- Relator(a)
- Ministra Laurita Vaz
- Órgão julgador
- Sexta Turma
- Data do julgamento
- 17/12/2019
- Data de publicação
- 03/02/2020
STJ – Acórdão, Rel. Ministra Laurita Vaz, Sexta Turma, j. 17/12/2019, p. 03/02/2020
AGRAVO REGIMENTAL NO RECURSO ORDINÁRIO EM HABEAS CORPUS. PROCESSUAL PENAL. DECISÃO MONOCRÁTICA. INEXISTÊNCIA DE VIOLAÇÃO AO PRINCÍPIO DA COLEGIALIDADE. SUPOSTA PRÁTICA DE CRIMES CONTRA A ADMINISTRAÇÃO PÚBLICA, DESVIO DE RECURSOS PÚBLICOS E LAVAGEM DE DINHEIRO RELACIONADOS A CRIMES FEDERAIS INVESTIGADOS NO ÂMBITO DA OPERAÇÃO LAMA ASFÁLTICA. EXISTÊNCIA DE CONEXÃO PROBATÓRIA. ART. 76, INCISO III, DO CÓDIGO DE PROCESSO PENAL. COMPETÊNCIA DA JUSTIÇA FEDERAL PARA A REUNIÃO DOS FEITOS. ENTENDIMENTO SEDIMENTADO NA SÚMULA N.º 122 DO SUPERIOR TRIBUNAL DE JUSTIÇA. COMPETÊNCIA FEDERAL RECONHECIDA EM IMPETRAÇÃO DE OUTRO INVESTIGADO, DIRETAMENTE LIGADO AOS CRIMES IMPUTADOS AO ORA RECORRENTE. AGRAVO REGIMENTAL DESPROVIDO. 1. "Não há ofensa ao princípio da colegialidade diante da existência de previsão regimental para que o relator julgue monocraticamente o habeas corpus quando se fundamentar na jurisprudência dominante deste Superior Tribunal. (AgRg no RHC 119.330/RS, Rel.

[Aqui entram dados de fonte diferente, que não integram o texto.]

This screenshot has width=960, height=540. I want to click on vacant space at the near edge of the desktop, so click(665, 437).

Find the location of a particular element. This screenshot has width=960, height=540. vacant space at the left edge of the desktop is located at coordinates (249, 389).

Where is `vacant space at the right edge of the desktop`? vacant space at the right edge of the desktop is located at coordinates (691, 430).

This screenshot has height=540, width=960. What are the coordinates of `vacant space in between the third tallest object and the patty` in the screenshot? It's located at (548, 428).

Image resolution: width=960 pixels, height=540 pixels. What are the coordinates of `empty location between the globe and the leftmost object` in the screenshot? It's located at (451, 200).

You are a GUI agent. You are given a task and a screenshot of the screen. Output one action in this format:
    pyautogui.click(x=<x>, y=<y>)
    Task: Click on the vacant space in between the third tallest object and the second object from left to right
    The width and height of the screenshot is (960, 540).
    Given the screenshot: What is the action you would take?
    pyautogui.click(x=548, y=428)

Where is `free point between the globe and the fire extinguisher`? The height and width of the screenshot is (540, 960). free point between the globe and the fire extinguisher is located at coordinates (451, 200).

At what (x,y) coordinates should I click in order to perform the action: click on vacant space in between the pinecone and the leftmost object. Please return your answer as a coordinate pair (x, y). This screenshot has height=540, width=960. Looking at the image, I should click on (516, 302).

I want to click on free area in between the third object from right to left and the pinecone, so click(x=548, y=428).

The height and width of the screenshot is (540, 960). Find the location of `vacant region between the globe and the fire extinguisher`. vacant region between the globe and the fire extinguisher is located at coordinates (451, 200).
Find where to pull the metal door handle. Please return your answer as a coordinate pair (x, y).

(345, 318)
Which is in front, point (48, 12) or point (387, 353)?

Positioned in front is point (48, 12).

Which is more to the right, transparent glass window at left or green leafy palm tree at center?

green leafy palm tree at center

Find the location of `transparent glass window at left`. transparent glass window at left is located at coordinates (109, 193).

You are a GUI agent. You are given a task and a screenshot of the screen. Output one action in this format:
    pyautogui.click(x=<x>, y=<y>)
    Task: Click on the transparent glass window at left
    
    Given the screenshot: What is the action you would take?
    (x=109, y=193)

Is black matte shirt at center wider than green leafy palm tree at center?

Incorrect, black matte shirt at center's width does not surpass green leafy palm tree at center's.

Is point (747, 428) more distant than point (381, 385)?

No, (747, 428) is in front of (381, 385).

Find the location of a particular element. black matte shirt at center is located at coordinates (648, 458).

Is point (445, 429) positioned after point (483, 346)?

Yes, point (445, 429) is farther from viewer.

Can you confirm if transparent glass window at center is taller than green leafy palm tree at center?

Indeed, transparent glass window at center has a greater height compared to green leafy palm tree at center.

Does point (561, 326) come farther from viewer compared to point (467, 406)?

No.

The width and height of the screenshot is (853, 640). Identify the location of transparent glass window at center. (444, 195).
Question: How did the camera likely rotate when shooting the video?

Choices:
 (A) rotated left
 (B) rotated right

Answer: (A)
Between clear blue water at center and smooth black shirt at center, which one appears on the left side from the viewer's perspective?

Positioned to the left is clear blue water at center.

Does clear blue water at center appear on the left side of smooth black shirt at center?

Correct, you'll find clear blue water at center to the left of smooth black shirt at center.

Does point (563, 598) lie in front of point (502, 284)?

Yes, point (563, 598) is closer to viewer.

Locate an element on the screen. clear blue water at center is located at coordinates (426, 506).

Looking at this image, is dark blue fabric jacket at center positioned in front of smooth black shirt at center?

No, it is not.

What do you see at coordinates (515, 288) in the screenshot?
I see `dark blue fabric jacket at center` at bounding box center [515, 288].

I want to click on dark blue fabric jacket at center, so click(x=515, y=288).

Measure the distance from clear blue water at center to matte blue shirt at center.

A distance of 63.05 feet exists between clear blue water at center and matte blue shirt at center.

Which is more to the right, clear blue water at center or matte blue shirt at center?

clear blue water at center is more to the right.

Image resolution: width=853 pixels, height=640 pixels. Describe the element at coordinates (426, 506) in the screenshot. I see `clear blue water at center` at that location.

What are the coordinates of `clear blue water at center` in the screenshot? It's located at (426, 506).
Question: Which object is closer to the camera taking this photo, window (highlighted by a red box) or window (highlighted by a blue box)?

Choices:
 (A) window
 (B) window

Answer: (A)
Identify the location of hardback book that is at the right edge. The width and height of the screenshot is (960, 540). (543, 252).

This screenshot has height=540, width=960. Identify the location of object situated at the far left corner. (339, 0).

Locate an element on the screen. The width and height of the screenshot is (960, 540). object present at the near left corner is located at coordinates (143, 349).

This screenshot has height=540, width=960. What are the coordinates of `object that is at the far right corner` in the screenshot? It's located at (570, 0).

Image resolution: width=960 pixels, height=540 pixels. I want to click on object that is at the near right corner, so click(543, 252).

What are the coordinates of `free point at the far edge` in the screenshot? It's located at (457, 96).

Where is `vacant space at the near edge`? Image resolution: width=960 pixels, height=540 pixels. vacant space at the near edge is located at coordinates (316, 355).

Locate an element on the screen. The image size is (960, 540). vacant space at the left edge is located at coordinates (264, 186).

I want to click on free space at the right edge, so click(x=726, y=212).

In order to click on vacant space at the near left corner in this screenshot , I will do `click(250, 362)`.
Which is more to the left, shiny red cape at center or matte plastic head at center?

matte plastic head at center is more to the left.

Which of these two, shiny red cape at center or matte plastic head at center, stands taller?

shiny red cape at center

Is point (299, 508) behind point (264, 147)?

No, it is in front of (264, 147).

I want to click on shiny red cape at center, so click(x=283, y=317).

Ministro ROGERIO SCHIETTI CRUZ, SEXTA TURMA, julgado em 26/11/2019, DJe 02/12/2019). 2. As instâncias ordinárias evidenciaram a necessidade de reunião dos processos na Justiça Federal, nos termos previstos no art. 76, inciso III, do Código de Processo Penal e no enunciado da Súmula n.º 122/STJ, visto que foram apontados elementos suficientes que demonstram a vinculação fático-probatória dos crimes imputados ao Recorrente às infrações federais que estão sendo investigadas no âmbito da Operação Lama Asfáltica. De fato, foi ressaltado, dentre outros, que os indícios coletados nas fases anteriores da investigação "dão conta de que houve a prática, em tese, dos crimes dos artigos 19 e 20 da Lei 7.492/86". A alegação defensiva de que os supostos delitos praticados pelo Recorrente seriam de competência da Justiça estadual não impede a união dos processos perante a Justiça Federal, visto que se aplica a Súmula n.º 122/STJ. 3. Ao julgar o AgRg no RHC n.º 109.187/SP (DJe 25/10/2019), interposto pelo investigado J. DA S. L. (que está diretamente ligado às infrações imputadas ao ora Agravante) na mesma operação policial ("Lama Asfáltica"), a Sexta Turma desta Corte reconheceu a competência da 3.ª Vara Federal de Campo Grande/MS. Referido fato reforça a necessidade de manutenção do feito perante a Justiça Federal. 4. Agravo regimental desprovido. (AgRg no RHC n. 94.387/MS, relatora Ministra Laurita Vaz, Sexta Turma, julgado em 17/12/2019, DJe de 3/2/2020.)